All of the entries need to be written out again, exactly as they are.

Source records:
____________________
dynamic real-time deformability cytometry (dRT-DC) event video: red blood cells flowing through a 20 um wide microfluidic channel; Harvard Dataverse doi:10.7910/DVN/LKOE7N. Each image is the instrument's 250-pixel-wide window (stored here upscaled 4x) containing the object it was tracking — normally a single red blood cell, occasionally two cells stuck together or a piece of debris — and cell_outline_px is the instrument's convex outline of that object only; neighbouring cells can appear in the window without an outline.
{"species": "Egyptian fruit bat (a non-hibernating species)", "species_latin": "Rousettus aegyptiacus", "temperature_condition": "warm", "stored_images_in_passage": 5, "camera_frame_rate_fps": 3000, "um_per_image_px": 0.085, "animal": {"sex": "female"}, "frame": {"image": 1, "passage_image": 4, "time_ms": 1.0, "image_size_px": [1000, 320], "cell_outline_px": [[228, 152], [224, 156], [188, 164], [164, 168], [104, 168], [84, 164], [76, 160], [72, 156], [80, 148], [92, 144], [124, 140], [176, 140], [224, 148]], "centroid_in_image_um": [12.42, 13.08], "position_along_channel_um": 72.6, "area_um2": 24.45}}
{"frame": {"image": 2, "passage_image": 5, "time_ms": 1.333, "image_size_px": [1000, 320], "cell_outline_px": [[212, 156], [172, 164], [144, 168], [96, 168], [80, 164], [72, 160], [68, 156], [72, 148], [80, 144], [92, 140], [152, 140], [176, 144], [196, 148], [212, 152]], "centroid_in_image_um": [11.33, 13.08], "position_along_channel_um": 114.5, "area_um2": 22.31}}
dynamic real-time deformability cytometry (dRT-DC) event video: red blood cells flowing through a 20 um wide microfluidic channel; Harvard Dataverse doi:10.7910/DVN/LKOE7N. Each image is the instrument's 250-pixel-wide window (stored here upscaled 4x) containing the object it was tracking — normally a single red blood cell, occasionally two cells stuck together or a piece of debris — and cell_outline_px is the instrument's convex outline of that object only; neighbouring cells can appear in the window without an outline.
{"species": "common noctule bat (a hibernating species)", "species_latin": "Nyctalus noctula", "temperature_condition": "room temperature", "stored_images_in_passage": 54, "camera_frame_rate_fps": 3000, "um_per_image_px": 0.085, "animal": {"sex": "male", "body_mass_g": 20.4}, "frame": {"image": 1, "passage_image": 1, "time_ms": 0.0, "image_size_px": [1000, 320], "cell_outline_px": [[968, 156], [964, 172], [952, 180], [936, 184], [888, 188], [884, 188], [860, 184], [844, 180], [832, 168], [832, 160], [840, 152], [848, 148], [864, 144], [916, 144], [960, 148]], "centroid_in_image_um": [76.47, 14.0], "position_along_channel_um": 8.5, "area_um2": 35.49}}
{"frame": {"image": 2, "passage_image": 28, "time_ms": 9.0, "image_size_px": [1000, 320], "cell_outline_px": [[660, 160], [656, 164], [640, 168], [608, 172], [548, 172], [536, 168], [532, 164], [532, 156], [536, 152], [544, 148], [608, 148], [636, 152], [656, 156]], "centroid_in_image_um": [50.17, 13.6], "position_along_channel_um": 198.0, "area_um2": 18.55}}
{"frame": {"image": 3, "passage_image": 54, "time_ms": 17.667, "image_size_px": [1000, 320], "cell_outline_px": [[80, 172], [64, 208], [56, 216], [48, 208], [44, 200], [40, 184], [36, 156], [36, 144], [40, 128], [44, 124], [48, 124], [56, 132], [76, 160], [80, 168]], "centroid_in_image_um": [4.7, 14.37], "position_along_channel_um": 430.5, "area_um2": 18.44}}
____________________
- _FULL SOLUTION_:
dynamic real-time deformability cytometry (dRT-DC) event video: red blood cells flowing through a 20 um wide microfluidic channel; Harvard Dataverse doi:10.7910/DVN/LKOE7N. Each image is the instrument's 250-pixel-wide window (stored here upscaled 4x) containing the object it was tracking — normally a single red blood cell, occasionally two cells stuck together or a piece of debris — and cell_outline_px is the instrument's convex outline of that object only; neighbouring cells can appear in the window without an outline.
{"species": "Egyptian fruit bat (a non-hibernating species)", "species_latin": "Rousettus aegyptiacus", "temperature_condition": "warm", "stored_images_in_passage": 5, "camera_frame_rate_fps": 3000, "um_per_image_px": 0.085, "animal": {"sex": "female"}, "frame": {"image": 1, "passage_image": 4, "time_ms": 1.0, "image_size_px": [1000, 320], "cell_outline_px": [[228, 152], [224, 156], [188, 164], [164, 168], [104, 168], [84, 164], [76, 160], [72, 156], [80, 148], [92, 144], [124, 140], [176, 140], [224, 148]], "centroid_in_image_um": [12.42, 13.08], "position_along_channel_um": 72.6, "area_um2": 24.45}}
{"frame": {"image": 2, "passage_image": 5, "time_ms": 1.333, "image_size_px": [1000, 320], "cell_outline_px": [[212, 156], [172, 164], [144, 168], [96, 168], [80, 164], [72, 160], [68, 156], [72, 148], [80, 144], [92, 140], [152, 140], [176, 144], [196, 148], [212, 152]], "centroid_in_image_um": [11.33, 13.08], "position_along_channel_um": 114.5, "area_um2": 22.31}}
dynamic real-time deformability cytometry (dRT-DC) event video: red blood cells flowing through a 20 um wide microfluidic channel; Harvard Dataverse doi:10.7910/DVN/LKOE7N. Each image is the instrument's 250-pixel-wide window (stored here upscaled 4x) containing the object it was tracking — normally a single red blood cell, occasionally two cells stuck together or a piece of debris — and cell_outline_px is the instrument's convex outline of that object only; neighbouring cells can appear in the window without an outline.
{"species": "common noctule bat (a hibernating species)", "species_latin": "Nyctalus noctula", "temperature_condition": "room temperature", "stored_images_in_passage": 54, "camera_frame_rate_fps": 3000, "um_per_image_px": 0.085, "animal": {"sex": "male", "body_mass_g": 20.4}, "frame": {"image": 1, "passage_image": 1, "time_ms": 0.0, "image_size_px": [1000, 320], "cell_outline_px": [[968, 156], [964, 172], [952, 180], [936, 184], [888, 188], [884, 188], [860, 184], [844, 180], [832, 168], [832, 160], [840, 152], [848, 148], [864, 144], [916, 144], [960, 148]], "centroid_in_image_um": [76.47, 14.0], "position_along_channel_um": 8.5, "area_um2": 35.49}}
{"frame": {"image": 2, "passage_image": 28, "time_ms": 9.0, "image_size_px": [1000, 320], "cell_outline_px": [[660, 160], [656, 164], [640, 168], [608, 172], [548, 172], [536, 168], [532, 164], [532, 156], [536, 152], [544, 148], [608, 148], [636, 152], [656, 156]], "centroid_in_image_um": [50.17, 13.6], "position_along_channel_um": 198.0, "area_um2": 18.55}}
{"frame": {"image": 3, "passage_image": 54, "time_ms": 17.667, "image_size_px": [1000, 320], "cell_outline_px": [[80, 172], [64, 208], [56, 216], [48, 208], [44, 200], [40, 184], [36, 156], [36, 144], [40, 128], [44, 124], [48, 124], [56, 132], [76, 160], [80, 168]], "centroid_in_image_um": [4.7, 14.37], "position_along_channel_um": 430.5, "area_um2": 18.44}}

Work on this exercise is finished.